> _Your task_: Copy out every line of text in the material below, word for word and in the same order. Leave the pictures out.

---------------

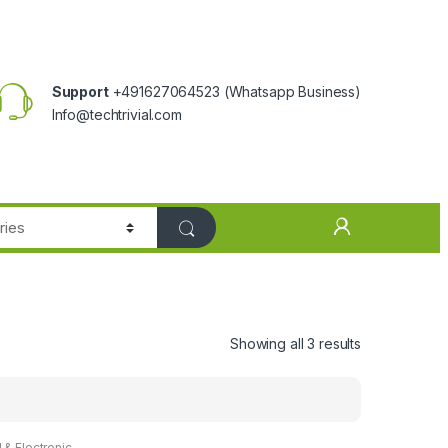
Support
+491627064523
(Whatsapp Business)
Info@techtrivial.com
Showing all 3 results
l & Electronic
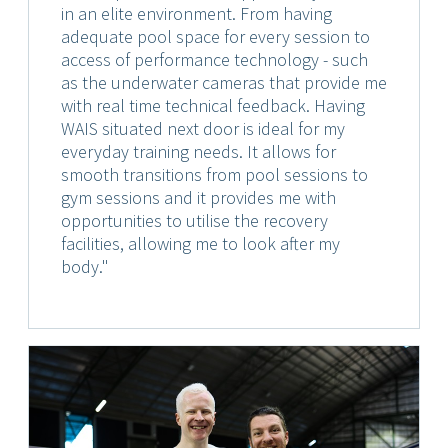
in an elite environment. From having
adequate pool space for every session to
access of performance technology - such
as the underwater cameras that provide me
with real time technical feedback. Having
WAIS situated next door is ideal for my
everyday training needs. It allows for
smooth transitions from pool sessions to
gym sessions and it provides me with
opportunities to utilise the recovery
facilities, allowing me to look after my
body."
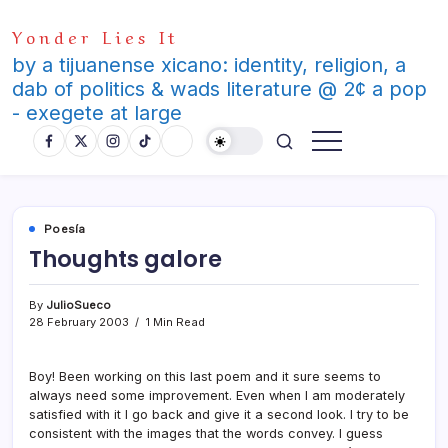
Skip
Yonder Lies It
to
content
by a tijuanense xicano: identity, religion, a
dab of politics & wads literature @ 2¢ a pop
- exegete at large
Poesí­a
Thoughts galore
By
JulioSueco
28 February 2003
1 Min Read
Boy! Been working on this last poem and it sure seems to
always need some improvement. Even when I am moderately
satisfied with it I go back and give it a second look. I try to be
consistent with the images that the words convey. I guess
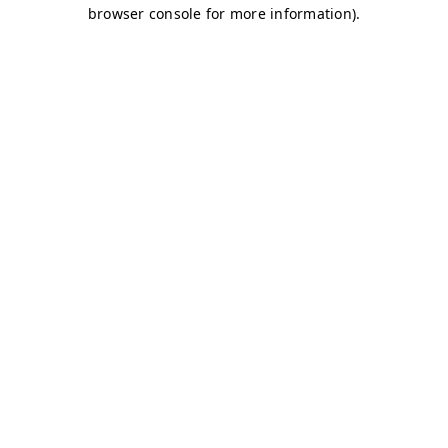
browser console for more information)
.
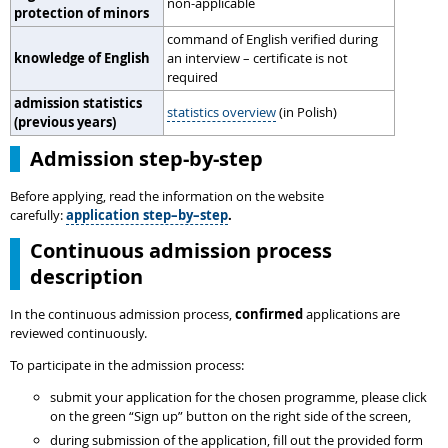
non-applicable
protection of minors
command of English verified during
knowledge of English
an interview – certificate is not
required
admission statistics
statistics overview
(in Polish)
(previous years)
Admission step-by-step
Before applying, read the information on the website
carefully:
application step–by–step
.
Continuous admission process
description
In the continuous admission process,
confirmed
applications are
reviewed continuously.
To participate in the admission process:
submit your application for the chosen programme, please click
on the green “Sign up” button on the right side of the screen,
during submission of the application, fill out the provided form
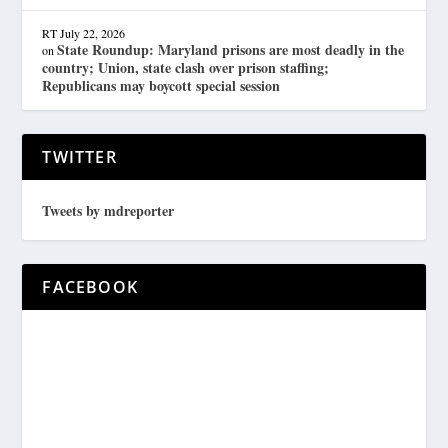
RT
July 22, 2026
State Roundup: Maryland prisons are most deadly in the
on
country; Union, state clash over prison staffing;
Republicans may boycott special session
TWITTER
Tweets by mdreporter
FACEBOOK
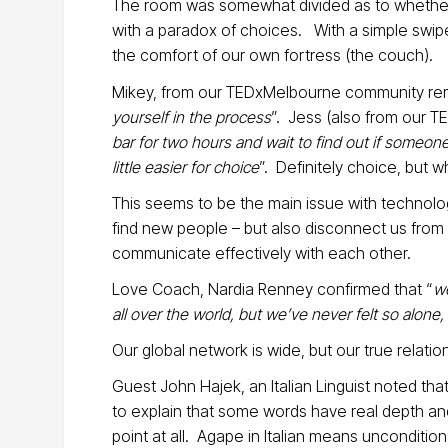
The room was somewhat divided as to whether
with a paradox of choices. With a simple swipe
the comfort of our own fortress (the couch).
Mikey, from our TEDxMelbourne community rem
yourself in the process
”. Jess (also from our 
bar for two hours and wait to find out if someon
little easier for choice
”. Definitely choice, but
This seems to be the main issue with technolo
find new people – but also disconnect us from 
communicate effectively with each other.
Love Coach, Nardia Renney confirmed that “
we
all over the world, but we’ve never felt so alone
Our global network is wide, but our true relation
Guest John Hajek, an Italian Linguist noted th
to explain that some words have real depth and
point at all. Agape in Italian means unconditi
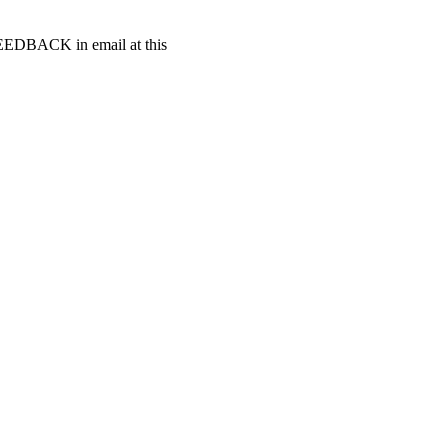
t FEEDBACK in email at this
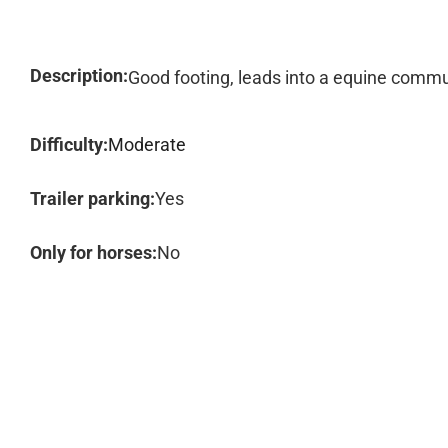
Description:
Good footing, leads into a equine comm
Difficulty:
Moderate
Trailer parking:
Yes
Only for horses:
No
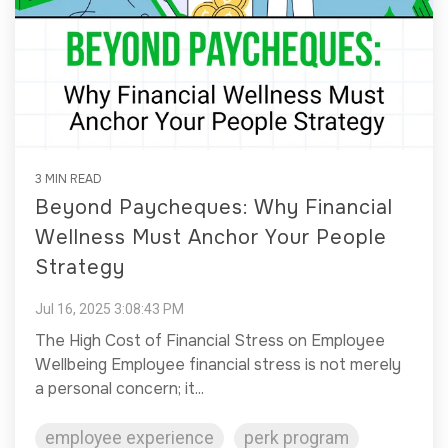
3 MIN READ
Beyond Paycheques: Why Financial
Wellness Must Anchor Your People
Strategy
Jul 16, 2025 3:08:43 PM
The High Cost of Financial Stress on Employee
Wellbeing Employee financial stress is not merely
a personal concern; it...
employee experience
perk program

---------------

> _Answer to this task_:
Support
+491627064523
(Whatsapp Business)
Info@techtrivial.com
Showing all 3 results
l & Electronic
in an elite environment. From having
adequate pool space for every session to
access of performance technology - such
as the underwater cameras that provide me
with real time technical feedback. Having
WAIS situated next door is ideal for my
everyday training needs. It allows for
smooth transitions from pool sessions to
gym sessions and it provides me with
opportunities to utilise the recovery
facilities, allowing me to look after my
body."
Skip
Yonder Lies It
to
content
by a tijuanense xicano: identity, religion, a
dab of politics & wads literature @ 2¢ a pop
- exegete at large
Poesí­a
Thoughts galore
By
JulioSueco
28 February 2003
1 Min Read
Boy! Been working on this last poem and it sure seems to
always need some improvement. Even when I am moderately
satisfied with it I go back and give it a second look. I try to be
consistent with the images that the words convey. I guess
browser console for more information)
.
non-applicable
protection of minors
command of English verified during
knowledge of English
an interview – certificate is not
required
admission statistics
statistics overview
(in Polish)
(previous years)
Admission step-by-step
Before applying, read the information on the website
carefully:
application step–by–step
.
Continuous admission process
description
In the continuous admission process,
confirmed
applications are
reviewed continuously.
To participate in the admission process:
submit your application for the chosen programme, please click
on the green “Sign up” button on the right side of the screen,
during submission of the application, fill out the provided form
RT
July 22, 2026
State Roundup: Maryland prisons are most deadly in the
on
country; Union, state clash over prison staffing;
Republicans may boycott special session
TWITTER
Tweets by mdreporter
FACEBOOK
The room was somewhat divided as to whether
with a paradox of choices. With a simple swipe
the comfort of our own fortress (the couch).
Mikey, from our TEDxMelbourne community rem
yourself in the process
”. Jess (also from our 
bar for two hours and wait to find out if someon
little easier for choice
”. Definitely choice, but
This seems to be the main issue with technolo
find new people – but also disconnect us from 
communicate effectively with each other.
Love Coach, Nardia Renney confirmed that “
we
all over the world, but we’ve never felt so alone
Our global network is wide, but our true relation
Guest John Hajek, an Italian Linguist noted th
to explain that some words have real depth and
point at all. Agape in Italian means unconditi
t FEEDBACK in email at this
Description:
Good footing, leads into a equine comm
Difficulty:
Moderate
Trailer parking:
Yes
Only for horses:
No
3 MIN READ
Beyond Paycheques: Why Financial
Wellness Must Anchor Your People
Strategy
Jul 16, 2025 3:08:43 PM
The High Cost of Financial Stress on Employee
Wellbeing Employee financial stress is not merely
a personal concern; it...
employee experience
perk program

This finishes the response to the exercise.